Rozzi himself, though, insists that it’s Cutler who betrayed him over a proposed constitutional amendment that would give survivors of childhood sexual abuse a special two-year window to sue over claims that had otherwise expired. Rozzi, who himself is an abuse survivor, says that he believed the GOP-controlled state Senate crossed him by packaging this measure with two unrelated conservative amendments in order to pressure the House into placing all three on the ballot.
The speaker insists he unsuccessfully tried to reach a resolution with Cutler, but had harsh words for the Republican. “You talk to the Democrats up here over the last 12 years and they’ll tell you, like every opportunity that Bryan Cutler got a chance to lie to them, he lied to them,” said Rozzi. Following the debacle regarding the abuse amendment, Rozzi adjourned the chamber until late February without any further legislative action. The House also has yet to agree on operating rules that, among other things, would determine how many members from each party would sit on each committee.
McClinton herself said last week she has a “positive working relationship,” with the speaker, but she hasn’t said if she’d ask him to step aside. Rozzi himself was noncommittal, saying of McClinton, “So, you know, at the end of the day she still has to get the votes to become speaker of the House.” While acknowledging his critics, he insisted, “I think that if I can show people I can lead this House, maybe I could stay in this position.”
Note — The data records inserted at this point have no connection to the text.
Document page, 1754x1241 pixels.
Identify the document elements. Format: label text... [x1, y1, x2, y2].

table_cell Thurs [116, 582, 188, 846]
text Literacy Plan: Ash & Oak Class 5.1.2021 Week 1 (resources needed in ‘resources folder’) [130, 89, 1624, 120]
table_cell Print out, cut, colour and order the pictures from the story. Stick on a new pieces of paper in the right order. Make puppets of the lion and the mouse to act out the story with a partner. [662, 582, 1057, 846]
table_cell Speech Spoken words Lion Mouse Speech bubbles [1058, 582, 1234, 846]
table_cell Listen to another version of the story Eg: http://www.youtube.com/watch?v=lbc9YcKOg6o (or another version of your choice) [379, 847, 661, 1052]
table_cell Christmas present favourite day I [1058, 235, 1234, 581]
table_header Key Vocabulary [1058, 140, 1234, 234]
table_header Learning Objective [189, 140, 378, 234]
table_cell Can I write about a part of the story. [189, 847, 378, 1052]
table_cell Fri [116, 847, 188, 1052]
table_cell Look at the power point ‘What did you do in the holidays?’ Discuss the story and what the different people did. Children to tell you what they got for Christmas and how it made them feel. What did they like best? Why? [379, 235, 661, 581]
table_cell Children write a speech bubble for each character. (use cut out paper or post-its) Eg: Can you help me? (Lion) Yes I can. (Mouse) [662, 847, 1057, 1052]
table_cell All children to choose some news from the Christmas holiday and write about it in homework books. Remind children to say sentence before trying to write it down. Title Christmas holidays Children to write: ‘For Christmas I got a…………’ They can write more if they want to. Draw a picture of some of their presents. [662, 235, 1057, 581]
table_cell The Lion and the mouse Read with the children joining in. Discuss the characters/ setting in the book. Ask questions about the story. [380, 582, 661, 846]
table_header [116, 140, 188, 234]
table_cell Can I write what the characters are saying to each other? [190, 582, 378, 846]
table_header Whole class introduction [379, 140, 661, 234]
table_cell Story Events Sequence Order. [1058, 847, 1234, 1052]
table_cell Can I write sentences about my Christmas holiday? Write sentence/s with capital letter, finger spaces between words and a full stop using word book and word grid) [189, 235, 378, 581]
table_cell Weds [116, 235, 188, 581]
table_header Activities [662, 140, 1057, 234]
An unnamed Rozzi ally, however, told the AP, “Mark is not certain about how long his tenure lasts …. There’s no textbook that he’s going to be able to pull out and read the next play from.” McClinton, for her part, said in response to Rozzi’s comments about her that she “would be honored” to hold the top job and would “trust my colleagues will make the best decision to move Pennsylvania forward.”